#### [Exercise prompt]
Each record below should appear again exactly as written.

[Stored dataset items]
===
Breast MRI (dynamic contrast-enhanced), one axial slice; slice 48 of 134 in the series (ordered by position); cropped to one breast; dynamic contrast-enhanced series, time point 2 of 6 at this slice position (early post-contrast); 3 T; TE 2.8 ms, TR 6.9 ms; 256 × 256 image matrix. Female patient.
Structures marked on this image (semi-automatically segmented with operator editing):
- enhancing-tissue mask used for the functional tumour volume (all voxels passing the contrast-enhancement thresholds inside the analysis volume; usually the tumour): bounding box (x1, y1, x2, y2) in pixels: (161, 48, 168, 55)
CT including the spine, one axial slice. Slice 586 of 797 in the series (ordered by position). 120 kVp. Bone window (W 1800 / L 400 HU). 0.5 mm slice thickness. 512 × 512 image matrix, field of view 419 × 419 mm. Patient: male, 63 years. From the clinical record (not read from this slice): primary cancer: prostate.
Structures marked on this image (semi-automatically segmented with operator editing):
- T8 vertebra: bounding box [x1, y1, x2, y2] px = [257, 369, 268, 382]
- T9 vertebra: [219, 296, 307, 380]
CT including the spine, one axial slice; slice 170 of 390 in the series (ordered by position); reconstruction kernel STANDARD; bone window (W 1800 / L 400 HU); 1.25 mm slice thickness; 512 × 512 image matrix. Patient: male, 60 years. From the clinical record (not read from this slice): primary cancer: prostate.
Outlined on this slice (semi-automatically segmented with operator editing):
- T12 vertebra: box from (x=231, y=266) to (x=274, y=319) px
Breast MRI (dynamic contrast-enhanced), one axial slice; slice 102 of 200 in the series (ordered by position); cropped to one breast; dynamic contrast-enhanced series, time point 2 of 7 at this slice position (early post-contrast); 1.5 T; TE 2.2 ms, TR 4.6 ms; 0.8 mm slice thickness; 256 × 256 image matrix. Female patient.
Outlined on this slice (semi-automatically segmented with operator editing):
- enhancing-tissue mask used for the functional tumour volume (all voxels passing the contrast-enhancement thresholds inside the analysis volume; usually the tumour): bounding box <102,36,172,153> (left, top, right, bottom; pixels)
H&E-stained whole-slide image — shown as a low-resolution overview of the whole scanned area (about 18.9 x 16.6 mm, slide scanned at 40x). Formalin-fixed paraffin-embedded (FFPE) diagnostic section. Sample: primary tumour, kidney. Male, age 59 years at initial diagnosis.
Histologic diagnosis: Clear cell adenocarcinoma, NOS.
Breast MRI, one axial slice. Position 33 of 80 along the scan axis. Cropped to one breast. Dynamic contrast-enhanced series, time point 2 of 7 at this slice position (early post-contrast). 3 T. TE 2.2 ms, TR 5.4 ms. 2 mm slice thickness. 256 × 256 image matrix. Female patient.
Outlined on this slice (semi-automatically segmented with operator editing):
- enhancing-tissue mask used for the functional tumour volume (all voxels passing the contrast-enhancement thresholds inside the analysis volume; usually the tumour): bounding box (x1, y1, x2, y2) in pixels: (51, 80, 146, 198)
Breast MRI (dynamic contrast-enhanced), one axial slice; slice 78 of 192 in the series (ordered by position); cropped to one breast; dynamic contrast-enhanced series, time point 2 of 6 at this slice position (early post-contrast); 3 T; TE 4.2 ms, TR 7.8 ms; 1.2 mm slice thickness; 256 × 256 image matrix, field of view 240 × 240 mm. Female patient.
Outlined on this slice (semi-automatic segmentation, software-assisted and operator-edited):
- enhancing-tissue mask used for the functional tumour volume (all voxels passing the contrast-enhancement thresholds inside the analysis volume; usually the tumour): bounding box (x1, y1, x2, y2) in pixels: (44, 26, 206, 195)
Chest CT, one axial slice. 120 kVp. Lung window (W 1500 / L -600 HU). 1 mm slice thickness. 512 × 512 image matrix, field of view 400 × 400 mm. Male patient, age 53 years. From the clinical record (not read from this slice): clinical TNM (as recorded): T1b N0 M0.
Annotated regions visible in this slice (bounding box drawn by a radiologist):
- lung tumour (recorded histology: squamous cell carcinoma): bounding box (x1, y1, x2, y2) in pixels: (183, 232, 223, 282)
===
#### [Task answer]
Breast MRI (dynamic contrast-enhanced), one axial slice; slice 48 of 134 in the series (ordered by position); cropped to one breast; dynamic contrast-enhanced series, time point 2 of 6 at this slice position (early post-contrast); 3 T; TE 2.8 ms, TR 6.9 ms; 256 × 256 image matrix. Female patient.
Structures marked on this image (semi-automatically segmented with operator editing):
- enhancing-tissue mask used for the functional tumour volume (all voxels passing the contrast-enhancement thresholds inside the analysis volume; usually the tumour): bounding box (x1, y1, x2, y2) in pixels: (161, 48, 168, 55)
CT including the spine, one axial slice. Slice 586 of 797 in the series (ordered by position). 120 kVp. Bone window (W 1800 / L 400 HU). 0.5 mm slice thickness. 512 × 512 image matrix, field of view 419 × 419 mm. Patient: male, 63 years. From the clinical record (not read from this slice): primary cancer: prostate.
Structures marked on this image (semi-automatically segmented with operator editing):
- T8 vertebra: bounding box [x1, y1, x2, y2] px = [257, 369, 268, 382]
- T9 vertebra: [219, 296, 307, 380]
CT including the spine, one axial slice; slice 170 of 390 in the series (ordered by position); reconstruction kernel STANDARD; bone window (W 1800 / L 400 HU); 1.25 mm slice thickness; 512 × 512 image matrix. Patient: male, 60 years. From the clinical record (not read from this slice): primary cancer: prostate.
Outlined on this slice (semi-automatically segmented with operator editing):
- T12 vertebra: box from (x=231, y=266) to (x=274, y=319) px
Breast MRI (dynamic contrast-enhanced), one axial slice; slice 102 of 200 in the series (ordered by position); cropped to one breast; dynamic contrast-enhanced series, time point 2 of 7 at this slice position (early post-contrast); 1.5 T; TE 2.2 ms, TR 4.6 ms; 0.8 mm slice thickness; 256 × 256 image matrix. Female patient.
Outlined on this slice (semi-automatically segmented with operator editing):
- enhancing-tissue mask used for the functional tumour volume (all voxels passing the contrast-enhancement thresholds inside the analysis volume; usually the tumour): bounding box <102,36,172,153> (left, top, right, bottom; pixels)
H&E-stained whole-slide image — shown as a low-resolution overview of the whole scanned area (about 18.9 x 16.6 mm, slide scanned at 40x). Formalin-fixed paraffin-embedded (FFPE) diagnostic section. Sample: primary tumour, kidney. Male, age 59 years at initial diagnosis.
Histologic diagnosis: Clear cell adenocarcinoma, NOS.
Breast MRI, one axial slice. Position 33 of 80 along the scan axis. Cropped to one breast. Dynamic contrast-enhanced series, time point 2 of 7 at this slice position (early post-contrast). 3 T. TE 2.2 ms, TR 5.4 ms. 2 mm slice thickness. 256 × 256 image matrix. Female patient.
Outlined on this slice (semi-automatically segmented with operator editing):
- enhancing-tissue mask used for the functional tumour volume (all voxels passing the contrast-enhancement thresholds inside the analysis volume; usually the tumour): bounding box (x1, y1, x2, y2) in pixels: (51, 80, 146, 198)
Breast MRI (dynamic contrast-enhanced), one axial slice; slice 78 of 192 in the series (ordered by position); cropped to one breast; dynamic contrast-enhanced series, time point 2 of 6 at this slice position (early post-contrast); 3 T; TE 4.2 ms, TR 7.8 ms; 1.2 mm slice thickness; 256 × 256 image matrix, field of view 240 × 240 mm. Female patient.
Outlined on this slice (semi-automatic segmentation, software-assisted and operator-edited):
- enhancing-tissue mask used for the functional tumour volume (all voxels passing the contrast-enhancement thresholds inside the analysis volume; usually the tumour): bounding box (x1, y1, x2, y2) in pixels: (44, 26, 206, 195)
Chest CT, one axial slice. 120 kVp. Lung window (W 1500 / L -600 HU). 1 mm slice thickness. 512 × 512 image matrix, field of view 400 × 400 mm. Male patient, age 53 years. From the clinical record (not read from this slice): clinical TNM (as recorded): T1b N0 M0.
Annotated regions visible in this slice (bounding box drawn by a radiologist):
- lung tumour (recorded histology: squamous cell carcinoma): bounding box (x1, y1, x2, y2) in pixels: (183, 232, 223, 282)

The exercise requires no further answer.